Andrew Sullivan remains apoplectic about Obama's budget proposal:
I didn't send eight years excoriating George "Deficits Don't Matter" Bush to provide excuses for Barack "Default Doesn't Matter" Obama. Like other fiscal conservatives, I'm just deeply disappointed by Obama's reprise of politics as usual - even as the fiscal crisis has worsened beyond measure in the last three years. My point is that actually being honest about the budget and what it will take to resolve its long-term crisis is not political suicide, as Chait says. It's statesmanship. It's what a president is for.

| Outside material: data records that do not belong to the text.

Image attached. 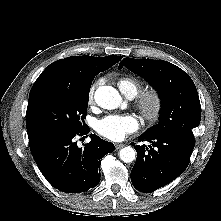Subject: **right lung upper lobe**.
Listing matches in <instances>:
<instances>
[{
    "instance_id": "right-lung-upper-lobe-1",
    "label": "right lung upper lobe",
    "mask_w": 221,
    "mask_h": 221,
    "mask_svg": "<svg viewBox=\"0 0 221 221\" xmlns=\"http://www.w3.org/2000/svg\"><path fill=\"white\" fill-rule=\"evenodd\" d=\"M122 59L121 56H71L51 63L37 78L33 86L52 83L80 88L93 81L94 77Z\"/></svg>"
}]
</instances>
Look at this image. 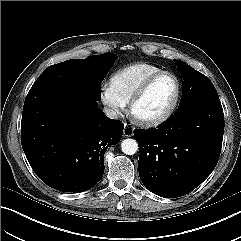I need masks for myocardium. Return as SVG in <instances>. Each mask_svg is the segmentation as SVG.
<instances>
[{"label": "myocardium", "mask_w": 241, "mask_h": 241, "mask_svg": "<svg viewBox=\"0 0 241 241\" xmlns=\"http://www.w3.org/2000/svg\"><path fill=\"white\" fill-rule=\"evenodd\" d=\"M163 76H171L174 78L176 82V93L174 96V99L171 103V105L167 108L165 112L160 114L159 116L153 117V118H142L138 116L135 112V108L137 104L144 98V96L147 94L151 86L161 77ZM181 93H182V85L179 77L167 70H162L160 72H157L150 76L140 87L139 89L135 92L133 97L131 98L129 102V113L132 119L139 125L145 126V127H155L163 124L167 120H169L174 112L176 111L180 98H181Z\"/></svg>", "instance_id": "myocardium-1"}]
</instances>
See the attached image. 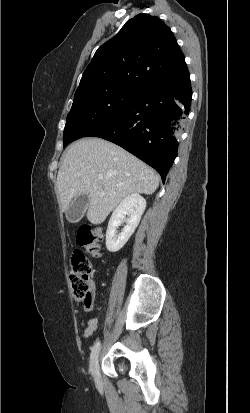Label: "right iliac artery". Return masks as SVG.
Returning a JSON list of instances; mask_svg holds the SVG:
<instances>
[{"instance_id":"right-iliac-artery-1","label":"right iliac artery","mask_w":250,"mask_h":413,"mask_svg":"<svg viewBox=\"0 0 250 413\" xmlns=\"http://www.w3.org/2000/svg\"><path fill=\"white\" fill-rule=\"evenodd\" d=\"M99 349H100V341H97V342L94 344V346H93V348H92L91 355H90V371H91L92 374H93V367H92V365H93V361H94V356H95L96 353L99 351Z\"/></svg>"}]
</instances>
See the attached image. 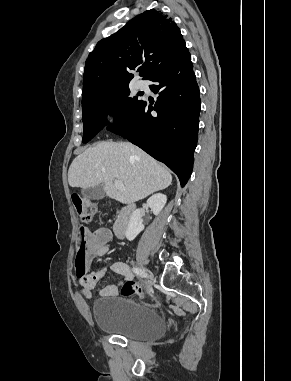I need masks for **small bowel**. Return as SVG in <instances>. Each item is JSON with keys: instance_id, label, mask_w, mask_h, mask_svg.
<instances>
[{"instance_id": "obj_1", "label": "small bowel", "mask_w": 291, "mask_h": 381, "mask_svg": "<svg viewBox=\"0 0 291 381\" xmlns=\"http://www.w3.org/2000/svg\"><path fill=\"white\" fill-rule=\"evenodd\" d=\"M89 258L104 256L109 251V243L112 239V231L107 227H101L94 232L88 231ZM110 270L123 277V280L117 283L105 286L101 291V296L112 297L119 294V288L123 281H129L133 278L126 263L122 261L114 262ZM108 274L107 268H101L97 271L88 273L79 279L80 291L84 298L89 299L92 295V290L96 284L104 279Z\"/></svg>"}]
</instances>
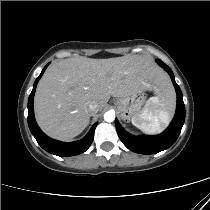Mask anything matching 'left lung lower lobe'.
<instances>
[{
	"label": "left lung lower lobe",
	"mask_w": 210,
	"mask_h": 210,
	"mask_svg": "<svg viewBox=\"0 0 210 210\" xmlns=\"http://www.w3.org/2000/svg\"><path fill=\"white\" fill-rule=\"evenodd\" d=\"M157 62L168 72L177 92L176 114L170 126L163 133L156 136L135 137L125 132L118 121L115 120L117 133L123 144L129 150L140 154H155L169 148L177 140L185 120L183 95L175 82L174 74L161 60L158 59Z\"/></svg>",
	"instance_id": "left-lung-lower-lobe-1"
}]
</instances>
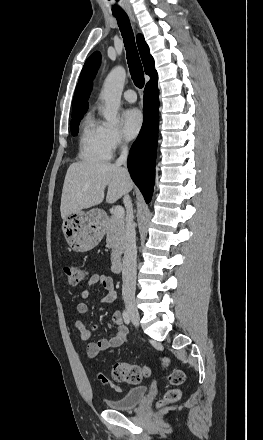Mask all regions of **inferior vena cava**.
<instances>
[{
	"label": "inferior vena cava",
	"mask_w": 263,
	"mask_h": 440,
	"mask_svg": "<svg viewBox=\"0 0 263 440\" xmlns=\"http://www.w3.org/2000/svg\"><path fill=\"white\" fill-rule=\"evenodd\" d=\"M128 157V147L123 145L121 148L120 157L116 160L115 166L122 169L125 176L129 177L128 170L126 168ZM124 165L122 168L121 166ZM123 203L126 208V229L124 235V258H123V270H122V295L125 301L133 300L136 289V233L134 228V215L132 201L125 193Z\"/></svg>",
	"instance_id": "inferior-vena-cava-1"
}]
</instances>
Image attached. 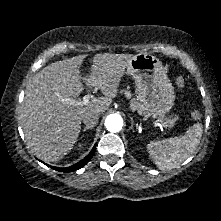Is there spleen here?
Returning a JSON list of instances; mask_svg holds the SVG:
<instances>
[{"mask_svg":"<svg viewBox=\"0 0 221 221\" xmlns=\"http://www.w3.org/2000/svg\"><path fill=\"white\" fill-rule=\"evenodd\" d=\"M203 126L196 123L184 136L150 141L146 148L160 170H171L184 162L200 143Z\"/></svg>","mask_w":221,"mask_h":221,"instance_id":"3e777b00","label":"spleen"}]
</instances>
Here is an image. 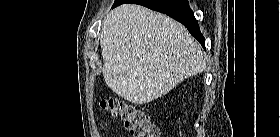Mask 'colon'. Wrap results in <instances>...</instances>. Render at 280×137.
I'll list each match as a JSON object with an SVG mask.
<instances>
[{"instance_id": "colon-1", "label": "colon", "mask_w": 280, "mask_h": 137, "mask_svg": "<svg viewBox=\"0 0 280 137\" xmlns=\"http://www.w3.org/2000/svg\"><path fill=\"white\" fill-rule=\"evenodd\" d=\"M100 106L109 116H120L132 137L159 136L158 126L146 118L139 106L114 97L101 100Z\"/></svg>"}]
</instances>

By disposition, I'm not that worried about the debt. But even if I were, I have yet to hear a compelling reason for why now is the time to be hyper-concerned about the debt. Inflation is low, interest on 10-year bonds is low, and foreign investors aren't rushing to dump U.S. dollars. Indeed, when it comes to debt, we're still in the realm of potentialities; the dollar might collapse, inflation might explode, and the government might default. By contrast, we are actually living with the prospect for long-term, double-digit unemployment. Joblessness for all Americans has been near 10 percent for nearly two years, with some groups -- like African Americans -- facing depression levels of unemployment. Economic growth is slow, and most projections assume years before employment returns to pre-recession levels. In a sane world, we would be spending more money, not less.
As it stands, the president is most concerned with posturing for deficit hawks. Over the next two years, Obama will invest more energy in deficit reduction than he will in job creation, despite the fact that decent economic performance is needed for meaningful deficit reduction. Which is why I don't understand Sullivan's complaint; Obama might not have the same issue priorities, but he's at least on the same page. That's a lot more than liberals can say.